My general interests are in social psychology and human motivation. My current research is mainly concerned with the social psychology of justice. In particular I have developed a structural model that provides a psychological analysis of variables that influence our judgement that an outcome is deserved or not deserved. The analysis also distinguishes between deservingness and entitlement and has implications for the way we perceive legitimacy. I have recently extended my research to to how different emotions are related to judgements of deservingness. I pioneered research on "tall poppies" or high achievers, focusing in recent research on emotions such as resentment and schadenfreude that relate to whether a tall poppy deserves their high position and how we feel when an undeserving tall poppy falls from grace.My past research over many years has been concerned with achievement motivation, motivation theory, expectations, values,cognitive consistency, cultural cringe, gender differences, attributional processes, prejudice, and the psychological impact of unemployment.

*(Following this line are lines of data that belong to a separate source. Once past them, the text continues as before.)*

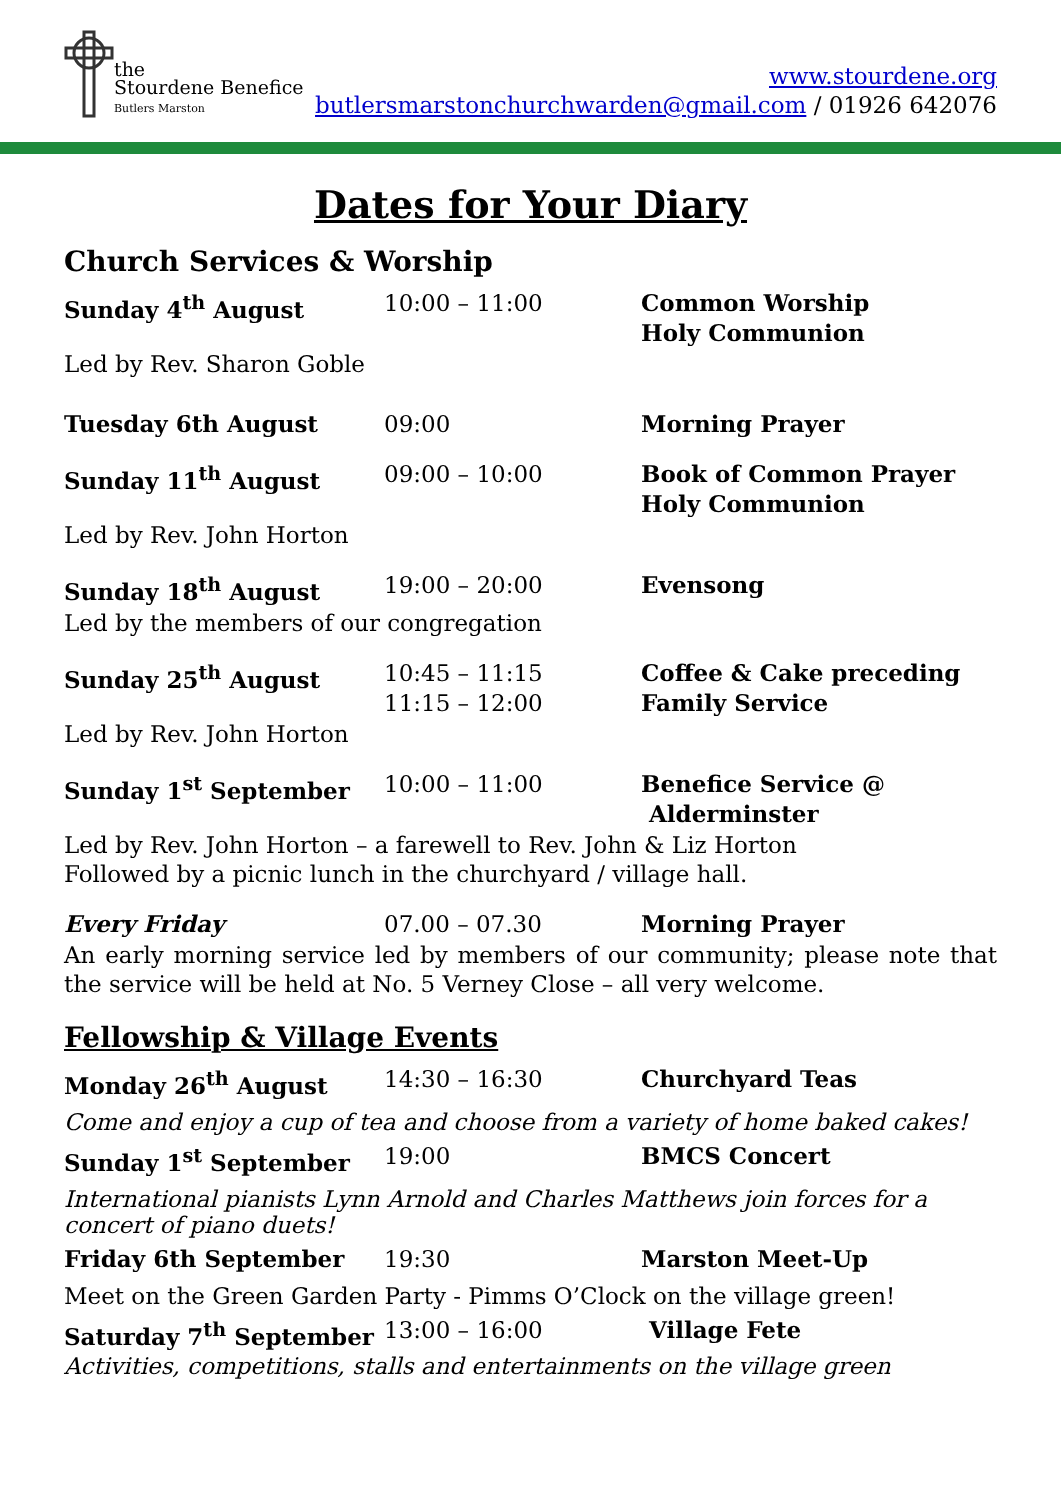the
Stourdene Benefice
Butlers Marston
www.stourdene.org
butlersmarstonchurchwarden@gmail.com / 01926 642076
Dates for Your Diary
Church Services & Worship
Sunday 4<sup>th</sup> August 10:00 – 11:00 Common Worship
Holy Communion
Led by Rev. Sharon Goble
Tuesday 6th August 09:00 Morning Prayer
Sunday 11<sup>th</sup> August 09:00 – 10:00 Book of Common Prayer
Holy Communion
Led by Rev. John Horton
Sunday 18<sup>th</sup> August 19:00 – 20:00 Evensong
Led by the members of our congregation
Sunday 25<sup>th</sup> August 10:45 – 11:15
11:15 – 12:00
Coffee & Cake preceding
Family Service
Led by Rev. John Horton
Sunday 1<sup>st</sup> September 10:00 – 11:00 Benefice Service @
Alderminster
Led by Rev. John Horton – a farewell to Rev. John & Liz Horton
Followed by a picnic lunch in the churchyard / village hall.
Every Friday 07.00 – 07.30 Morning Prayer
An early morning service led by members of our community; please note that the service will be held at No. 5 Verney Close – all very welcome.
Fellowship & Village Events
Monday 26<sup>th</sup> August 14:30 – 16:30 Churchyard Teas
Come and enjoy a cup of tea and choose from a variety of home baked cakes!
Sunday 1<sup>st</sup> September 19:00 BMCS Concert
International pianists Lynn Arnold and Charles Matthews join forces for a concert of piano duets!
Friday 6th September 19:30 Marston Meet-Up
Meet on the Green Garden Party - Pimms O’Clock on the village green!
Saturday 7<sup>th</sup> September 13:00 – 16:00 Village Fete
Activities, competitions, stalls and entertainments on the village green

My professional career began in 1952 at the University of New England as a Lecturer and subsequently as a Senior Lecturer and then an Associate Professor. I took leave in 1958 to complete a Ph.D. at the University of Michigan, then returning to the University of New England in 1960. In 1967 I was appointed to the Foundation Chair in Psychology at the Flinders University of South Australia, now known as Flinders University. I retired in 2000 but continue to be active in research.
I have authored or edited six books and published over 230 articles in national and leading international journals, as well as many book chapters. The research is highly cited.
Fellow, ASSA; Hon. Fellow, APS; Hon. D.Litt, UNE; Hon. D.Litt, Flinders; Distinguished Alumni Award, UNE; Distinguished Scientific Contribution Award, APS.